When the Script Ends.
My mind is a loop-de-loop
Always whirring and whirling
Up and down, down
Then up again
Over and over and over
Constant chatter ringing in my ears like the wind in a sail
It drives me crazy, but when the ride stops, the world goes white.
There’s no more thoughts when the script ends.
Lines stop coming and the images end in ragged cliffs,
Words slip off the edge,
plunging towards the bottom of nothingness.
How do I know that this is it? That this is the bottom of nothingness?
I don’t. I don’t know for certain. Perhaps it’s nothing. Nothing but a blip in the playbook of my life, a hole in my memories. Perhaps it’s solely a break? Perhaps I should see it as a gift?
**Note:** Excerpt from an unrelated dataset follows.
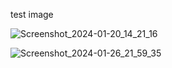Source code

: test image 

![Screenshot_2024-01-20_14_21_16](https://github.com/Shuhaib88/Buffer-over-flow-prep-tryhackme-/assets/91169212/0173c930-b8b1-4611-b329-f8bcd6ac851b)

![Screenshot_2024-01-26_21_59_35](https://github.com/Shuhaib88/Buffer-over-flow-prep-tryhackme-/assets/91169212/d586d45a-70d3-4fdc-9bfc-a438f2b2a9c4)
Perhaps I should give thanks to my playwright for this intermission.
The bottom of nothingness is a place I hope you never see.
I hope it never goes white inside your beautiful mind.
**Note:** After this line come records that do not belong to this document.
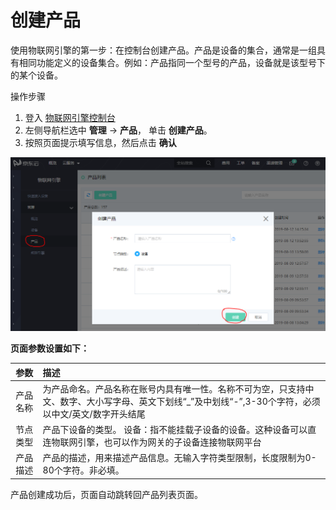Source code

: # 创建产品


使用物联网引擎的第一步：在控制台创建产品。产品是设备的集合，通常是一组具有相同功能定义的设备集合。例如：产品指同一个型号的产品，设备就是该型号下的某个设备。


操作步骤

1. 登入 [物联网引擎控制台](https://iot-console-stag.jdcloud.com/core/)
2. 左侧导航栏选中 **管理** -> **产品**， 单击 **创建产品**。
3. 按照页面提示填写信息，然后点击 **确认**

![image](../../../../image/IoT/IoT-Engine/CreateProduct.png)

**页面参数设置如下：**

| 参数                  | 描述                 |
| :-------------------: | :------------------- |
|产品名称  | 为产品命名。产品名称在账号内具有唯一性。名称不可为空，只支持中文、数字、大小写字母、英文下划线“_”及中划线“-”,3-30个字符，必须以中文/英文/数字开头结尾 | 
|节点类型  | 产品下设备的类型。 设备：指不能挂载子设备的设备。这种设备可以直连物联网引擎，也可以作为网关的子设备连接物联网平台 | 
|产品描述  | 产品的描述，用来描述产品信息。无输入字符类型限制，长度限制为0-80个字符。非必填。 | 

产品创建成功后，页面自动跳转回产品列表页面。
I hope your words flow freely,
dancing along to the rhythm of your life.
I’ve been to the bottom of exhaustion. I’ve cozied up with the barren expanses. I’ve become accustomed to the dust that settles on my weak frame, laying on me like a blanket, but weighing me down like a brick. I know every nook and cranny of this pit. I know it all too well. I wish I didn’t. I wish I was nothing but a stranger. A passerby. The bottom of exhaustion is a dark alley that makes you clench your coat a little bit tighter and makes you walk a little bit faster. Oh to be oblivious to the chilling chains of fatigue.
But how could I be? How could I possibly be that passerby? How could I possibly walk briskly by, knowing how cold that alley is? How could I possibly clench my coat without thinking of those still in the pit? How could I not take a moment to lay down my coat, to lower down a hand of rescue for those I left behind? I couldn’t. I won’t.
But I will promise. I promise it will get better. It will.